O objeto de análise do presente estudo cinge-se à incidência ou não do Imposto sobre Serviço de Qualquer Natureza – ISS nas operações de locação de bens móveis, e consequente existência ou não da relação jurídico-tributária entre o fisco municipal e o locador.

De início, importante consignar que somente está sujeita à tributação do ISS, o serviço relacionado na lista prevista por Lei, a qual, conforme entendimento doutrinário e jurisprudência, em regra, não comporta interpretação extensiva. É decorrência do princípio constitucional da legalidade (art. 150, I da CF).

Muito se tem debatido sobre a taxatividade ou não da lista de serviços. O Decreto-Lei 406⁄68, que estabelece a lista de serviços em que incide o ISS, foi alterado pela Lei Complementar nº 100⁄99 e passou a constar, no item 79, que o tributo incide sobre a locação de bens móveis, inclusive arrendamento mercantil.

Diante dessa alteração, várias ações foram ajuizadas, pretendendo o reconhecimento da inconstitucionalidade dessa lei, tendo o Supremo Tribunal Federal se manifestado de duas formas. Apesar de existir essas duas linhas de entendimento sobre a matéria na Corte Superior, a Lei Complementar nº 116⁄03 revogou a lista de serviço da legislação anterior e estabeleceu uma nova lista de serviços sobre os quais incide o ISS.

A locação de bens móveis iria fazer parte do item 3.01 (Locação de bens móveis) da lista da Lei Complementar 116/2003, no entanto foi vetada pelo Presidente da República. Abaixo, a transcrição da razão ao veto pela presidência:

“Item 3.01 da Lista de serviços

‘3.01 – Locação de bens móveis.’

Razões do veto

Verifica-se que alguns itens da relação de serviços sujeitos à incidência do imposto merecem reparo, tendo em vista decisões recentes do Supremo Tribunal Federal.
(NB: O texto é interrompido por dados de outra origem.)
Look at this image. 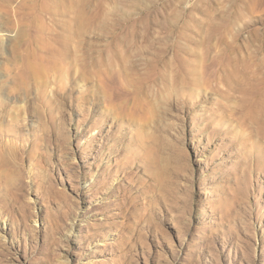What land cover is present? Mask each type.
<instances>
[{"label": "rangeland", "instance_id": "obj_1", "mask_svg": "<svg viewBox=\"0 0 264 264\" xmlns=\"http://www.w3.org/2000/svg\"><path fill=\"white\" fill-rule=\"evenodd\" d=\"M0 264H264V0H0Z\"/></svg>", "mask_w": 264, "mask_h": 264}]
</instances>
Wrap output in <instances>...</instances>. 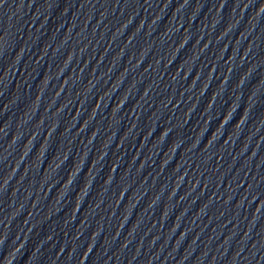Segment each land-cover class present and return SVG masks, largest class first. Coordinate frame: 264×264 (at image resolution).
Returning <instances> with one entry per match:
<instances>
[{"label": "water", "instance_id": "water-1", "mask_svg": "<svg viewBox=\"0 0 264 264\" xmlns=\"http://www.w3.org/2000/svg\"><path fill=\"white\" fill-rule=\"evenodd\" d=\"M0 264H264V0H0Z\"/></svg>", "mask_w": 264, "mask_h": 264}]
</instances>
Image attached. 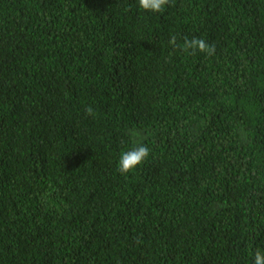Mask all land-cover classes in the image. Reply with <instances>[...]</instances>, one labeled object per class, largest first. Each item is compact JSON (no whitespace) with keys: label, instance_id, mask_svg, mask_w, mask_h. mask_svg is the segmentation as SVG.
<instances>
[{"label":"trees","instance_id":"1","mask_svg":"<svg viewBox=\"0 0 264 264\" xmlns=\"http://www.w3.org/2000/svg\"><path fill=\"white\" fill-rule=\"evenodd\" d=\"M193 37L213 54L183 51ZM137 142L149 158L121 175ZM258 248L264 0H0V264H252Z\"/></svg>","mask_w":264,"mask_h":264},{"label":"clouds","instance_id":"2","mask_svg":"<svg viewBox=\"0 0 264 264\" xmlns=\"http://www.w3.org/2000/svg\"><path fill=\"white\" fill-rule=\"evenodd\" d=\"M137 4L142 10L160 13L170 4V0H137ZM169 43L176 45V37L173 36ZM182 50H191L192 53L198 51L212 55L214 46L207 43L205 39L193 37L191 39H184ZM85 111L89 115L93 114V109L90 106L87 107ZM130 135L138 137L140 134L132 132ZM149 155V147L143 143L137 142L135 147L121 153L117 162L119 173L125 175L133 172L149 158ZM252 264H264V249L258 248L255 250Z\"/></svg>","mask_w":264,"mask_h":264}]
</instances>
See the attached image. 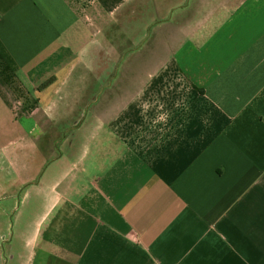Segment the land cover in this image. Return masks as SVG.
Masks as SVG:
<instances>
[{
    "label": "crops",
    "instance_id": "obj_1",
    "mask_svg": "<svg viewBox=\"0 0 264 264\" xmlns=\"http://www.w3.org/2000/svg\"><path fill=\"white\" fill-rule=\"evenodd\" d=\"M0 264H264V0H0Z\"/></svg>",
    "mask_w": 264,
    "mask_h": 264
}]
</instances>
São eles:

O STF concluiu julgamento de recurso extraordinário interposto por empresa de locação de guindastes, em que se discutia a constitucionalidade da cobrança do ISS sobre a locação de bens móveis, decidindo que a expressão ‘locação de bens móveis’ constante do item 79 da lista de serviços a que se refere o Decreto-Lei nº 406, de 31 de dezembro de 1968, com a redação da Lei Complementar nº 56, de 15 de dezembro de 1987, é inconstitucional (noticiado no Informativo do STF no 207). O Recurso Extraordinário 116.121/SP, votado unanimemente pelo Tribunal Pleno, em 11 de outubro de 2000, contém linha interpretativa no mesmo sentido, pois a ‘terminologia constitucional do imposto sobre serviços revela o objeto da tributação. Conflita com a Lei Maior dispositivo que imponha o tributo a contrato de locação de bem móvel. Em direito, os institutos, as expressões e os vocábulos têm sentido próprios, descabendo confundir a locação de serviços com a de móveis, práticas diversas regidas pelo Código Civil, cujas definições são de observância inafastável.’ Em assim sendo, o item 3.01 da Lista de serviços anexa ao projeto de lei complementar ora analisado, fica prejudicado, pois veicula indevida (porque inconstitucional) incidência do imposto sob locação de bens móveis.”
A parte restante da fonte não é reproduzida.